As such, many smaller practices are consolidating. In California, the market Kinley is most familiar with, a growing trend is hospitals releasing physicians, particularly older ones, who are unable to transition to the new models of care.

“On the one hand [the exchanges are] making practices go through these hoops where they have to have nurse practitioners, computers, and have to have systems that handle value-based payments,” Kinley says. “And on the other hand, the smaller practices are not able to do that. So they’re either scrambling to try and keep up with everything, or they’re giving up and joining a hospital or a provider network that’s bigger.”

Payment models

Kinley says the practices that are going to be successful are those that are able to deal with the new payment models brought about by the ACA. To do that, they need to understand what it takes for them to deal with their patients.

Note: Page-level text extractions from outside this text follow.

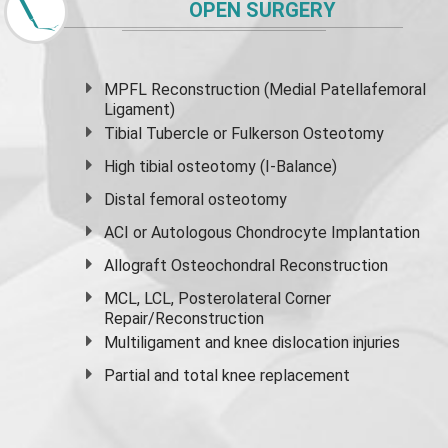
OPEN SURGERY
MPFL Reconstruction (Medial Patellafemoral
Ligament)
Tibial Tubercle or Fulkerson Osteotomy
High
tibial osteotomy
(I-Balance)
Distal femoral osteotomy
ACI or Autologous Chondrocyte Implantation
Allograft Osteochondral Reconstruction
MCL, LCL, Posterolateral Corner
Repair/Reconstruction
Multiligament and knee dislocation injuries
Partial and
total knee replacement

For example, with a diabetic patient, how much time does it take to deal with that patient, and how successful are you in keeping that patient out of the hospital?

“If you’re successful using nurse practitioners or some sort of technological tool to keep the patient healthy, then you’re going to do better under these value-based systems that penalize you for the more you see the patient, and if that patient ends up in the hospital,” he explains.

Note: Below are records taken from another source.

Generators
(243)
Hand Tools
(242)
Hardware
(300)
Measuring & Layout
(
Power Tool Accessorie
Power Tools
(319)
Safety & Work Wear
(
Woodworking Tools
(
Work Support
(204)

To help facilitate that, Kinley suggests physicians might want to bring in an actuary who can examine the practice’s patient population, and provide a projection of what it will cost to care for those patients.

A new world

Kinley advises physicians, especially those in small- to mid-size practices, to consider consolidation, or aligning with partners. He says the goal is to have enough critical mass and the capital to change the way they practice medicine.

“You want to be able to hire the nurse practitioners and physician assistants, and integrate the computer system you need to communicate better with your patients,” he says.

And if all that sounds like a strange, new type of risk sharing, Kinley agrees that’s a fair analogy.

“You want to find a group of people who are interested in working to make sure that they transform their practice,” he says. “If you can find those people, that’s going to be the best way to transform in this environment. Because if you don’t transform in this environment you’re not going to make it.”